The Fourth Circuit, per Judge Luttig, just issued its opinion in Padilla v. Hanft, reversing a district court that had ordered the government to charge Jose Padilla with a crime or to release him. I may post more after I've found the opinion and read it.
UPDATE: Here is the opinion.
UPDATE 2: It's hard to say much about the opinion at first glance, due to the procedural posture and the effects thereof. Padilla brought a summary judgment motion challenging the government's lack of power to detain him as an enemy combatant. He therefore had to concede the government's version of the facts for the purposes of the motion, which meant that the Fourth Circuit could proceed as if it were established that Padilla had associated with Al Qaeda, received weapons training, met with Khalid Sheikh Mohammed, and plotted death and destruction for the United States. Given those concessions (again, only for the purposes of the motion), it's hard to see how Padilla could have won the motion.
Ex Parte Quirin, 317 U.S. 1 (1942), involved in part a U.S. citizen who was a German soldier/saboteur captured inside the country; the Court concluded that the laws of war applied to him, and that as an unlawful combatant, he was subject to military trial. This is a pretty strong precedent that the laws of war would apply to Padilla even though he was arrested in the U.S. given the concession that he was part of Al Qaeda and sought to attack the U.S.
Most of Padilla's other arguments were more or less blocked by the Supreme Court's decision in Hamdi v. Rumsfeld. So ultimately I am left wondering why Padilla went for the equivalent of the frontal assault (i.e., challenging the substantive basis of his detention) rather than the easier approach of arguing that he was entitled to a hearing before a neutral decisionmaker in which to challenge his classification as an enemy combatant.
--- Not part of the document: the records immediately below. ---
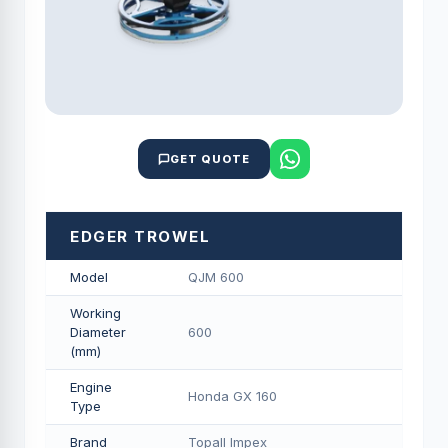
GET QUOTE
EDGER TROWEL
Model
QJM 600
Working
Diameter
600
(mm)
Engine
Honda GX 160
Type
Brand
Topall Impex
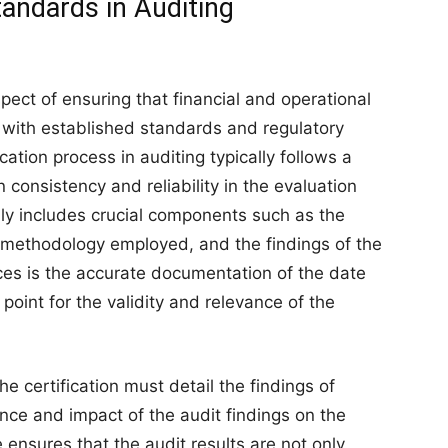
andards in Auditing
spect of ensuring that financial and operational
n with established standards and regulatory
tion process in auditing typically follows a
consistency and reliability in the evaluation
ally includes crucial components such as the
e methodology employed, and the findings of the
ces is the accurate documentation of the date
point for the validity and relevance of the
he certification must detail the findings of
vance and impact of the audit findings on the
e ensures that the audit results are not only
After all, Hamdi provided ample precedent for the latter argument, and to the extent the locus of capture matters (the 4th Circuit thought it did not), Padilla has an even stronger claim to a hearing than Hamdi did.
One possibility is that Padilla's lawyers believe that they could not have prevailed in such a hearing, particularly given Justice O'Connor's ruminati0n (for herself and three other Justices) that perhaps there could even be a presumption in favor of the government in such a hearing. On the other hand, if Padilla won the argument that the government could not detain him as an enemy combatant, leaving him to face criminal charges, the lawyers might have thought that he could establish reasonable doubt.